Ver de fantasma

14:35

As imagens se inventam cada vez que as olho. Meu corpo é chumbo.

15:29

A semana mal começou. As coisas são compridas, longe distantes. Cada vez mais me sinto um átomo, cada vez mais me sinto um pouco menos você.

Penso que te vi, mas acho, foi coisa da minha cabeça, um ver de fantasma. Não. Não. Você existe e reaparece, de costas. Se afasta com um vestido azul, com leveza nos pés

Começo a passar mal e a suar, e a fugir me esgueirando entre as lojas, como se, dos meus poros, escorresse um grito de eu te amo.

Desnorteado, eu sinto que vou desmaiar. Pego minhas coisas, pego minha caneta e esse caderninho que escrevo agora, vou embora rezando pra não te ver. Rezando, na verdade, pra te ver e te abraçar.

15:55

Entro em um café, peço algo, peço a coisa mais doce que consigo ver, peço por você. O garçom não entende o que eu digo, garçons falam a língua do amor?

Enquanto espero o café chegar e tento respirar, eu penso sobre a náusea que é querer. Estou tonto, talvez seja a rotina ruim, talvez eu esteja só me alimentando mal, talvez. Talvez amanhã passe, talvez.

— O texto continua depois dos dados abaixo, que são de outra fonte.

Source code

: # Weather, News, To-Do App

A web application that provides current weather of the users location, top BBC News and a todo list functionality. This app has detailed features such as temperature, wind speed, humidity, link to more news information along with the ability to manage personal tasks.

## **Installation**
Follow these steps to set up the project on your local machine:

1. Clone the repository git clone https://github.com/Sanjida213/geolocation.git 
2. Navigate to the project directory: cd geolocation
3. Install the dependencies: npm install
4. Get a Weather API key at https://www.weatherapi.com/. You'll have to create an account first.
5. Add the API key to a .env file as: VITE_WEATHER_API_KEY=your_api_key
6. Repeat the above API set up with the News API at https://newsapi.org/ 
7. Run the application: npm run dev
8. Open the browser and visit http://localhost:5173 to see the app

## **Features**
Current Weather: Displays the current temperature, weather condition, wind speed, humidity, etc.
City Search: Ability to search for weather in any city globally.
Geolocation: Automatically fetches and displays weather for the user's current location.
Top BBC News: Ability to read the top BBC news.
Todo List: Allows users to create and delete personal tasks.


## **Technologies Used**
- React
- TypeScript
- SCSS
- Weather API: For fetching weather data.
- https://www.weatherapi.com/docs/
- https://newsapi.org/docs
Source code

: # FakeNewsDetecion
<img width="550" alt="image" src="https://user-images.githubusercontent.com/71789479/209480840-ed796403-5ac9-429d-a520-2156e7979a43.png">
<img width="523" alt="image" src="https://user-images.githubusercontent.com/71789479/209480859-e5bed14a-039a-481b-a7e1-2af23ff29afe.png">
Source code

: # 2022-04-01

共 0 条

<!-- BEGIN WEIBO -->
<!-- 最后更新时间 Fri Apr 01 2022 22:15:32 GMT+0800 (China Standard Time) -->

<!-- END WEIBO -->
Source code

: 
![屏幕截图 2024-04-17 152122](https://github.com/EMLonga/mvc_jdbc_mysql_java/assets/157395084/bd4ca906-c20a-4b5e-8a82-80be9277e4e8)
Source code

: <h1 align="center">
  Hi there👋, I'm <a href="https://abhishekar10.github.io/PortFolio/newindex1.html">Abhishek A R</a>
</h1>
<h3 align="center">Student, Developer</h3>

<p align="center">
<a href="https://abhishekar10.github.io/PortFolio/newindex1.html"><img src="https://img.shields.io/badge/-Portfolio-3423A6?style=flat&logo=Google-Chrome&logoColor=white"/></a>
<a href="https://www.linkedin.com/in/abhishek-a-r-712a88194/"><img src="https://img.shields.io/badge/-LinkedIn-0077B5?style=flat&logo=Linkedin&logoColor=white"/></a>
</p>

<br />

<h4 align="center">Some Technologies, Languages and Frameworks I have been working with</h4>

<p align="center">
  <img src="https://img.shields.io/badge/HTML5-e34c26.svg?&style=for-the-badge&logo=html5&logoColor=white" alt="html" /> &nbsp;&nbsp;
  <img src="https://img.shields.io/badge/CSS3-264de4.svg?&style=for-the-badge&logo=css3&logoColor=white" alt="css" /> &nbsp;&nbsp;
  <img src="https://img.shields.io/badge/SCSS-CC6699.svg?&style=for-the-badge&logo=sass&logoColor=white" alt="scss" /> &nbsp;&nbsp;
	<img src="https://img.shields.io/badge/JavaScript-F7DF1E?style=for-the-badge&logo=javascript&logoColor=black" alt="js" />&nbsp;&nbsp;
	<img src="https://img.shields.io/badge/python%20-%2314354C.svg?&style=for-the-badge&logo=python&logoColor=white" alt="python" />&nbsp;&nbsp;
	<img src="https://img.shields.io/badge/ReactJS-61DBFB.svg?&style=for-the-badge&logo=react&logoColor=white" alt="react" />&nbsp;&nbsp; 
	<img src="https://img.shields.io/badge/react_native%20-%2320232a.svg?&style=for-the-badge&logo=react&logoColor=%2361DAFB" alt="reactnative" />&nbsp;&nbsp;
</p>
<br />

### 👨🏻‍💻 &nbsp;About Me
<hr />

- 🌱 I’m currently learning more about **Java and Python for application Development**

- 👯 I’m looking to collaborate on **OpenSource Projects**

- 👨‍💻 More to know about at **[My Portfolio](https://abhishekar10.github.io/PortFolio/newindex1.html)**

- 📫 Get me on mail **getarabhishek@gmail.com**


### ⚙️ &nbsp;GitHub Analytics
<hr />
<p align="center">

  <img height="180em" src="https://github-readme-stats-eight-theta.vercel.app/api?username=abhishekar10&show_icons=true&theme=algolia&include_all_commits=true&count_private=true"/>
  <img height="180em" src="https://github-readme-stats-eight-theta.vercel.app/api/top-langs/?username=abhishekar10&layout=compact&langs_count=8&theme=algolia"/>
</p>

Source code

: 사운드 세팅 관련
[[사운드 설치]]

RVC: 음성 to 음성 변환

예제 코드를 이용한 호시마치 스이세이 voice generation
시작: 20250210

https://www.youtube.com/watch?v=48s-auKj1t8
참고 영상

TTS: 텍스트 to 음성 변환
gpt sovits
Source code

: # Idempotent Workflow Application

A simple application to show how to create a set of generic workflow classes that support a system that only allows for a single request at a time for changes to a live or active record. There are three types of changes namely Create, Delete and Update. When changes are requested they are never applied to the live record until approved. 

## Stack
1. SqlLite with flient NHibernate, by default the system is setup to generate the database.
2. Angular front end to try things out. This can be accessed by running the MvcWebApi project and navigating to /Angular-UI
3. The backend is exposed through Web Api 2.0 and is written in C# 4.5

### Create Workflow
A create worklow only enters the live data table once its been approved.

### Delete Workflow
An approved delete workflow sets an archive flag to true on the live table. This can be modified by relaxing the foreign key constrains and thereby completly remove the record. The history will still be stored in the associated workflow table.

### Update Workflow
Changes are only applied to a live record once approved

Amor não mata a sede, mas arrebata, alimenta, sem parar, os desejos.

18:45

Estanco o choro, as luzes brilham, o invisível estala e cresce. Me sinto feliz. Feliz porque, mesmo na dor, sentir as coisas ainda é bom. Feliz porque amar ainda é melhor do que não amar.

19:24

Me movo rápido, seu corpo é uma lâmina brilhando no fogo. É noite, volto pra casa, estou descendo do ônibus, estou debaixo do chuveiro, me atiro em água fria e limpa, tenho sede em ser paz.